That is the title of a book by James Owen Weatherall. I received a review copy. I will say that I finished it, which is more than can be said for most books that I get sent to review. So I feel entitled to blog about it. The book offers short biographies of students of physics who applied their models in finance, along with layman-friendly explanations of the theories involved. A main theme of the book is that economists are too snotty toward physicists. For exaple, on p. 146-147 he describes attempts by the Santa Fe Institute to bring physicists and economists together in the late 1980s. This worked out poorly, but when the institute invited practitioners from Wall Street, “The traders proved much less defensive than the economists.”

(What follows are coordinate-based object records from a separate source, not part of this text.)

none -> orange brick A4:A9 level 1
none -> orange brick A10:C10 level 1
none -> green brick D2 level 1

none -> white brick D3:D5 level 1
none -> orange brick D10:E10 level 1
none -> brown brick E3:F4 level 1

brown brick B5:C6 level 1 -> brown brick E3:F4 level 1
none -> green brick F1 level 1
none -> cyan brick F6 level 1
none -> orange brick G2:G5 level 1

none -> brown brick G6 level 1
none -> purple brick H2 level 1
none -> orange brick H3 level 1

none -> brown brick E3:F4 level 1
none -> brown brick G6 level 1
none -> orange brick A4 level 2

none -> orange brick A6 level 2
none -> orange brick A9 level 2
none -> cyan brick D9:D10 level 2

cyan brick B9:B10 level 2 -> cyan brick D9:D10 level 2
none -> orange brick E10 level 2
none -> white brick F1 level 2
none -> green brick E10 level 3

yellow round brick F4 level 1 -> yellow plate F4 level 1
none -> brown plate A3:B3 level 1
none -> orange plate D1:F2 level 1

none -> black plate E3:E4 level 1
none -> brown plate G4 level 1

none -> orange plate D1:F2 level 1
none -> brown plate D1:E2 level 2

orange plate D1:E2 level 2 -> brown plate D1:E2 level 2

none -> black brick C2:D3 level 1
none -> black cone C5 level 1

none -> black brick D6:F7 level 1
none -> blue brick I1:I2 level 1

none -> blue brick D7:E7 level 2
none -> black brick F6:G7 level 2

I think that the complaint about snotty economists is pretty widespread. Experts in many disciplines, including psychology, sociology, and biology, believe that they bring techniques that would be useful to economists but are under-appreciated. I am not sure how to react. I think that what Weatherall calls the sociology of the economics profession is as bad as he says it is. But I am not part of the mainstream myself. If you ask folks in the leading departments about the state of economics, they will tell you that it is basically fine.
The book itself contains some well-written stories, a bit reminiscent of The Money Game, which most of you are too young to remember (Weatherall probably never heard of it). I learned little new from the early chapters, but I got a bit more insight into the Santa Fe Institute folks and the chapter on Didier Sornette and his models for sensing major changes was entirely new to me. After that, the book sort of petered out for me. At the end, he calls for a sort of “Manhattan Project” to apply physics to economics. Calling for a “Manhattan Project” on anything is a surefire way to put me off.